» INFORMATION SUPPLIED
----------

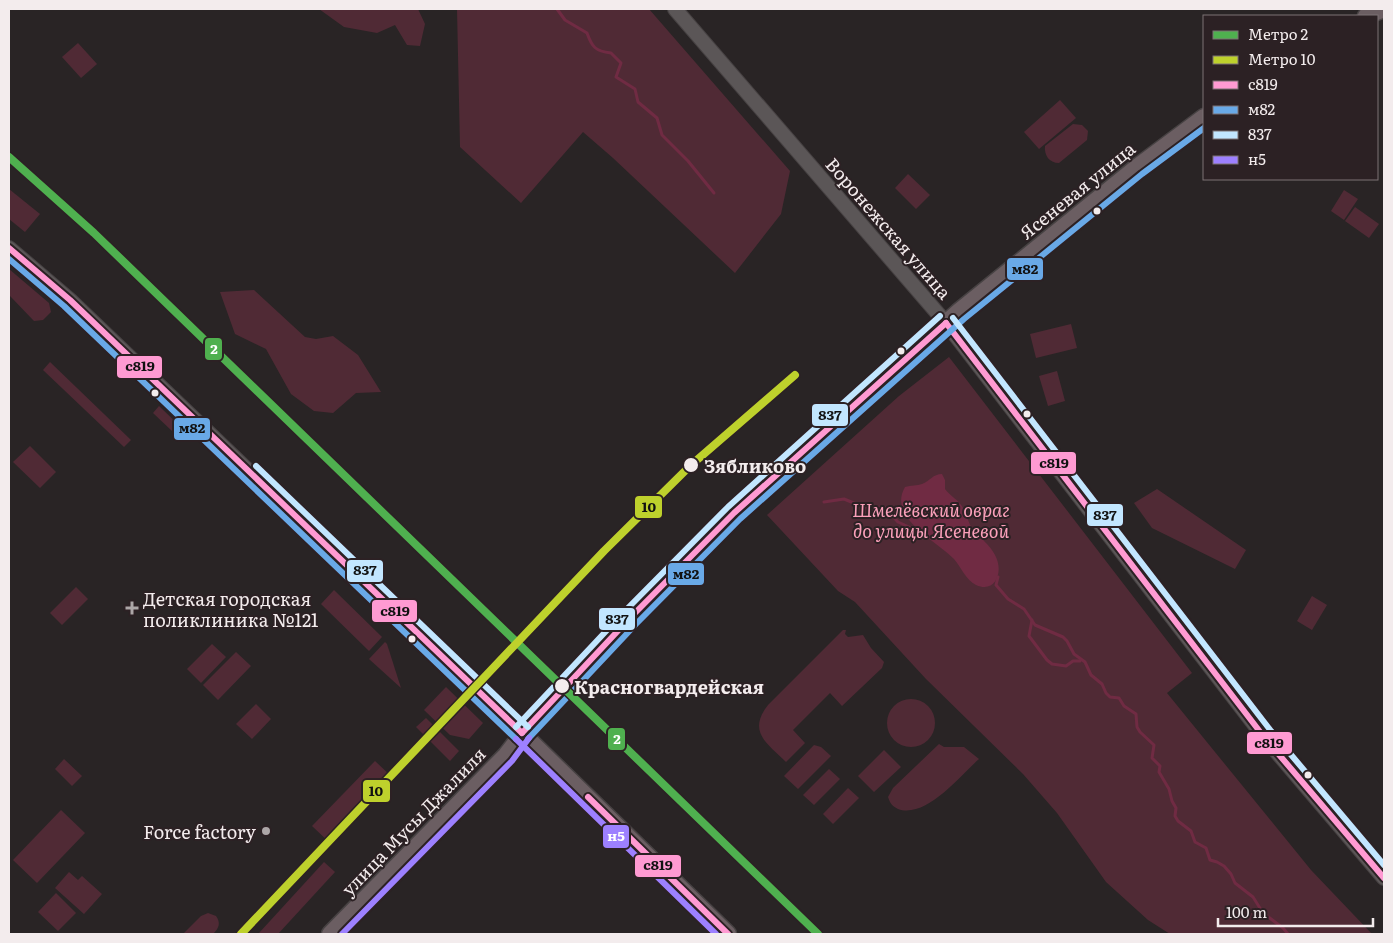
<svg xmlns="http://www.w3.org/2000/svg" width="1393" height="943" viewBox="0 0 1393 943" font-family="Literata,serif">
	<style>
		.green { fill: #502a35 }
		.water { fill: #702b43 }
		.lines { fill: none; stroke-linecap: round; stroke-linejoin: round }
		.stream { stroke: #702b43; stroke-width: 3 }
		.minor-casing { stroke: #474243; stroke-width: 16 }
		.major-casing { stroke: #474243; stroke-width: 19 }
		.minor { stroke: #5b5657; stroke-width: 14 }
		.major { stroke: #6b5e62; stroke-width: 16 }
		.bus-1-casing { stroke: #2c2124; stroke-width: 10 }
		.bus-2-casing { stroke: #2c2124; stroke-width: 10 }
		.bus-3-casing { stroke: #2c2124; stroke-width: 10 }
		.bus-4-casing { stroke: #2c2124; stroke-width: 10 }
		.bus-1 { stroke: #ff9ad2; stroke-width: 6 }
		.bus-2 { stroke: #69a9e7; stroke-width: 6 }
		.bus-3 { stroke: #c2e6ff; stroke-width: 6 }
		.bus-4 { stroke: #9d80ff; stroke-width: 6 }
		.metro-1-casing { stroke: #2c2124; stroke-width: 11 }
		.metro-2-casing { stroke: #2c2124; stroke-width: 11 }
		.metro-1 { stroke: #4fb04f; stroke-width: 8 }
		.metro-2 { stroke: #bed12c; stroke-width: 8 }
		.bus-dot { fill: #f3eced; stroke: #2c2124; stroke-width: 2 }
		.poi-dot { fill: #aca6a7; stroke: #2c2124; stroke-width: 2 }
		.labels { text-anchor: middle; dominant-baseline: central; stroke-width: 4; stroke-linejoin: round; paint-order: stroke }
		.street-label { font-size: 18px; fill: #f3eced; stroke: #2c2124 }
		.stop-label { font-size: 18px; font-weight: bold; fill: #f3eced; stroke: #2c2124; text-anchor: start }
		.park-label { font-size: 18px; font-style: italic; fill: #fba0ba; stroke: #2c2124 }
		.poi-label { font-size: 18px; fill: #f3eced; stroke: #2c2124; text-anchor: start }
		.line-badge { stroke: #2c2124; stroke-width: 2 }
		.badge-label { font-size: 14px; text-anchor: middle; font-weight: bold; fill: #fff }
		.pale-badge-label { font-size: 14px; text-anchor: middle; font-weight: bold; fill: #111 }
	</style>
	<rect width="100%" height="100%" fill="#292425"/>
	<g class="green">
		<polygon points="319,9 418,9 425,24 420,46 407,45 395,25 377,33 344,27"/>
		<polygon points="457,9 649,9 790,171 781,214 735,273 613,158 583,132 521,203 460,147"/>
		<polygon points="78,43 97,64 81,78 62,57"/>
		<polygon points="1060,100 1076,118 1039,149 1024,132"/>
		<path d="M1073 124 1082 125 1088 131 1087 140 1059 163C1049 163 1044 155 1045 146Z"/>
		<polygon points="908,174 930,195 916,209 895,188"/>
		<polygon points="9,189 40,214 25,232 9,219"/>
		<polygon points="1344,190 1358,199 1344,220 1331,211"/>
		<polygon points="1355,207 1379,224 1369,238 1345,221"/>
		<polygon points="9,269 49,303 51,312 43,320 34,321 10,296"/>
		<polygon points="254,290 305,337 316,339 333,336 358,355 381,392 356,393 333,413 314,411 291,394 266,349 235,334 220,292"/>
		<polygon points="1071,324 1077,348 1036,358 1030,334"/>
		<polygon points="949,357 1192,673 1167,693 1311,870 1372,934 1170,934 1148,920 1106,882 1057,813 1023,774 926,679 855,602 838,591 767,515 899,396"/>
		<polygon points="50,362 131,440 124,447 43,370"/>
		<polygon points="1057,371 1065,401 1048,406 1039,376"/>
		<polygon points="159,406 186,432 172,431 153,413"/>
		<polygon points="30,446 56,472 40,488 13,462"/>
		<polygon points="1157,489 1246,550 1235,569 1152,528 1134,503"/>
		<polygon points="76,587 88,599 62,625 50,613"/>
		<polygon points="334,590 382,637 369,651 321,604"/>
		<polygon points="1312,596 1327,605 1312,630 1297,621"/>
		<path d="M843 630H846L845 634 848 637 863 635 871 648 884 662 882 668 842 706 830 693 793 730 805 743 786 762C767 743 747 732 768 705Z"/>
		<polygon points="385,642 387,644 401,688 369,659"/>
		<polygon points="212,644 226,657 201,683 187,669"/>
		<polygon points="236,652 251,666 218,700 203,685"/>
		<polygon points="446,687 483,723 469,739 450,735 424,710"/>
		<circle cx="911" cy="723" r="24"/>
		<polygon points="256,704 271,719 252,739 236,724"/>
		<polygon points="426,718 459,751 450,761 416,727"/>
		<path d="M939 744 944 747H964L979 759C960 776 926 819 898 809 892 806 890 803 888 797L893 788Z"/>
		<polygon points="814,745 821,747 831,756 798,789 784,776"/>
		<polygon points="884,750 901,767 874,792 858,776"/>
		<polygon points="64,759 82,776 72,786 55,769"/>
		<polygon points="375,761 393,778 330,843 312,826"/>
		<polygon points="829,769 840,779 814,805 803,795"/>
		<polygon points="848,788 859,798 833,824 823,814"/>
		<polygon points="61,810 85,833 37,883 13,860"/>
		<polygon points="324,862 335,872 278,934 260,934 259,933"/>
		<polygon points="69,872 78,880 82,876 102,894 84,914 55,888"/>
		<polygon points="56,893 76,913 58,931 38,912"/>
		<path d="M208 913 216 916C221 923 219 928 213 934H183L201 916Z"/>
	</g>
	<path class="water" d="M942 474 945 480V489C950 496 959 500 963 508 967 515 968 523 973 529 980 538 990 545 995 555 1004 571 996 594 976 585 966 580 961 567 954 559 937 541 887 518 905 487 911 485 917 486 922 484 930 481 933 474 942 474Z"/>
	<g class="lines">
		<g class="stream">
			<path d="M557 9 565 20 587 33C592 47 595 51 611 53L621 63 616 77 635 89 638 102 657 118 662 135 688 161 714 193"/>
			<polyline points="824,502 844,499 866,508 884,507 898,522 922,533"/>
			<polyline points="998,577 996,585 1008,599 1024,609 1035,625 1063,637 1067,641 1074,654 1085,662 1091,675 1102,684 1106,693 1110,697 1119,698 1124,706 1136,714 1137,727 1140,732 1154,745 1152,758 1160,766 1159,772 1169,789 1172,801 1176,808 1175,816 1178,821 1191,831 1195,842 1206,848 1210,860 1217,862 1224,866 1231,874 1235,883 1253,897 1263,913 1283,928 1288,934"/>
			<polyline points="1032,620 1029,636 1047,660 1052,664 1066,666 1073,661 1080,661"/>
		</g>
		<defs>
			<g id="minor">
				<polyline points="675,9 946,323 1264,737 1384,878"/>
				<polyline points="9,248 70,300 522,733"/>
			</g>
			<g id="major">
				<polyline points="1366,16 1384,9"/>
				<polyline points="522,733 728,934"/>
				<polyline points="330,934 506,755 533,720 630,618 734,513 958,312 1137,167 1204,117"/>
			</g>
		</defs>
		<use href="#minor" class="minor-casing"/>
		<use href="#major" class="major-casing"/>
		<use href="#minor" class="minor"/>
		<use href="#major" class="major"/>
		<defs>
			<g id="bus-1">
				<polyline points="9,248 70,300 522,733"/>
				<polyline points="946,323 1264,737 1384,878"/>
				<polyline points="522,733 630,618 734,513 946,323"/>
				<polyline points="588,797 728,934"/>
			</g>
			<g id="bus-2">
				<polyline points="9,259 64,306 516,739"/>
				<polyline points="528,739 636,624 740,519 964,319 1142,174 1204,128"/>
			</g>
			<g id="bus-3">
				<polyline points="953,318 1271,731 1384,865"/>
				<polyline points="256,466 528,727"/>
				<polyline points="516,727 624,612 728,507 940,316"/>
			</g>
			<g id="bus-4">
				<polyline points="516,739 716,934"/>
				<polyline points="342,934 512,761 529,738"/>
			</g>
		</defs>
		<use href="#bus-1" class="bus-1-casing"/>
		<use href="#bus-2" class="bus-2-casing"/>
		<use href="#bus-3" class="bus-3-casing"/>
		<use href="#bus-4" class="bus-4-casing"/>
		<use href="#bus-1" class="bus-1"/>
		<use href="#bus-2" class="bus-2"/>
		<use href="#bus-3" class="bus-3"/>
		<use href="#bus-4" class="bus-4"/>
		<defs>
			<polyline id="metro-1" points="9,157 94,233 818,934"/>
			<polyline id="metro-2" points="241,934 604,551 690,466 795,375"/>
		</defs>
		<use href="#metro-1" class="metro-1-casing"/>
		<use href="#metro-2" class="metro-2-casing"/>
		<use href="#metro-1" class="metro-1"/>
		<use href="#metro-2" class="metro-2"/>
	</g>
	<g class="bus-dot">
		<circle cx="1097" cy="211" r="4.5"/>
		<circle cx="901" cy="351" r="4.5"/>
		<circle cx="155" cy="393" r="4.5"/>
		<circle cx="1027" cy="414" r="4.5"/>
		<circle cx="691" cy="465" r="8"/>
		<circle cx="412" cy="639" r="4.5"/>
		<circle cx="562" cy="686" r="8"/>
		<circle cx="1308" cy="775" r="4.5"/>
	</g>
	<g class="poi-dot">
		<path d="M129.5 600.5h5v5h5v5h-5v5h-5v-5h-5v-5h5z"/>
		<circle cx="266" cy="831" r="5"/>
	</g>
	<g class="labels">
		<g class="street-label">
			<text transform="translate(1077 190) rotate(-39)">Ясеневая улица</text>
			<text transform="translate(889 228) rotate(49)">Воронежская улица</text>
			<text transform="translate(413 821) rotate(-46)">улица Мусы Джалиля</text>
		</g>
		<g class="stop-label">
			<text x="704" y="465">Зябликово</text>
			<text x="574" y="686">Красногвардейская</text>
		</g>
		<g class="park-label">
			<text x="931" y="509">Шмелёвский овраг<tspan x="931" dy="21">до улицы Ясеневой</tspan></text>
		</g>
		<g class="poi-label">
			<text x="143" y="598">Детская городская<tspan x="143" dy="21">поликлиника №121</tspan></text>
			<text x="256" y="831" text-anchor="end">Force factory</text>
		</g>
	</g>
	<g class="line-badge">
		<rect x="1006" y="257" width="38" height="24" rx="5" fill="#69a9e7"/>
		<rect x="204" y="337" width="19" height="24" rx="5" fill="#4fb04f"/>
		<rect x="116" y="355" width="47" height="24" rx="5" fill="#ff9ad2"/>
		<rect x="811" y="403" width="38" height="24" rx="5" fill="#c2e6ff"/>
		<rect x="173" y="417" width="38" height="24" rx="5" fill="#69a9e7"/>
		<rect x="1030" y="451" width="47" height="24" rx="5" fill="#ff9ad2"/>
		<rect x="634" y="495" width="29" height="24" rx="5" fill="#bed12c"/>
		<rect x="1086" y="503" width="38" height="24" rx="5" fill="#c2e6ff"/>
		<rect x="346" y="559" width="38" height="24" rx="5" fill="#c2e6ff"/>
		<rect x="667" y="562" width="38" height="24" rx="5" fill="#69a9e7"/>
		<rect x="371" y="599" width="47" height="24" rx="5" fill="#ff9ad2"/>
		<rect x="598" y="607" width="38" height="24" rx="5" fill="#c2e6ff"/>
		<rect x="607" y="727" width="19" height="24" rx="5" fill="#4fb04f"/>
		<rect x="1246" y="731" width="47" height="24" rx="5" fill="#ff9ad2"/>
		<rect x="362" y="779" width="29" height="24" rx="5" fill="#bed12c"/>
		<rect x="602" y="824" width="28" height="25" rx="5" fill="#9d80ff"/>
		<rect x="634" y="854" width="48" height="24" rx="5" fill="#ff9ad2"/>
	</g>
	<g class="badge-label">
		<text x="214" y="354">2</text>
		<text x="617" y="744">2</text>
		<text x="616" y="841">н5</text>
	</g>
	<g class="pale-badge-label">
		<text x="1025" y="274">м82</text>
		<text x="140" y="371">с819</text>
		<text x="830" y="420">837</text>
		<text x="192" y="433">м82</text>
		<text x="1054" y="468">с819</text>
		<text x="649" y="512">10</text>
		<text x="1105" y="520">837</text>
		<text x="365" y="575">837</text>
		<text x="686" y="579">м82</text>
		<text x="395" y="616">с819</text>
		<text x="617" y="624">837</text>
		<text x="1269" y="748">с819</text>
		<text x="376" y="796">10</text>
		<text x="658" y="870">с819</text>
	</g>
	<rect width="1393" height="943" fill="none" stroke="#f3eced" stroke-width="20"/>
	<rect x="1203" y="15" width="175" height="165" fill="#2c2124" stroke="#7c7274"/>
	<rect x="1213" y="31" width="25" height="8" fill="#4fb04f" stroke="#7c7274"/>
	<text x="1248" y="40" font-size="15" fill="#f3eced">Метро 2</text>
	<rect x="1213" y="56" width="25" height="8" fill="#bed12c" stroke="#7c7274"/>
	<text x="1248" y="65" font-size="15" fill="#f3eced">Метро 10</text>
	<rect x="1213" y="81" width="25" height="8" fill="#ff9ad2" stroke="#7c7274"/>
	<text x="1248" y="90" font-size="15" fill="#f3eced">с819</text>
	<rect x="1213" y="106" width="25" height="8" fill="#69a9e7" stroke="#7c7274"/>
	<text x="1248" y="115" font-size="15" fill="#f3eced">м82</text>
	<rect x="1213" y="131" width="25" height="8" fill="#c2e6ff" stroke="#7c7274"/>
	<text x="1248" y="140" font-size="15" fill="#f3eced">837</text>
	<rect x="1213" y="156" width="25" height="8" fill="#9d80ff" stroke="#7c7274"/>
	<text x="1248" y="165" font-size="15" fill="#f3eced">н5</text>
	<path d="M1218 918v8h155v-8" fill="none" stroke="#f3eced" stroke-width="2.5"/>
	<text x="1226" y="918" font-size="15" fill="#f3eced" stroke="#2c2124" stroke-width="4" paint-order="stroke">100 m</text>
</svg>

----------

» WHAT IS REQUIRED
Display every line of the listing that contains the string "lines".

» THE COMPLETED TASK
		.lines { fill: none; stroke-linecap: round; stroke-linejoin: round }
	<g class="lines">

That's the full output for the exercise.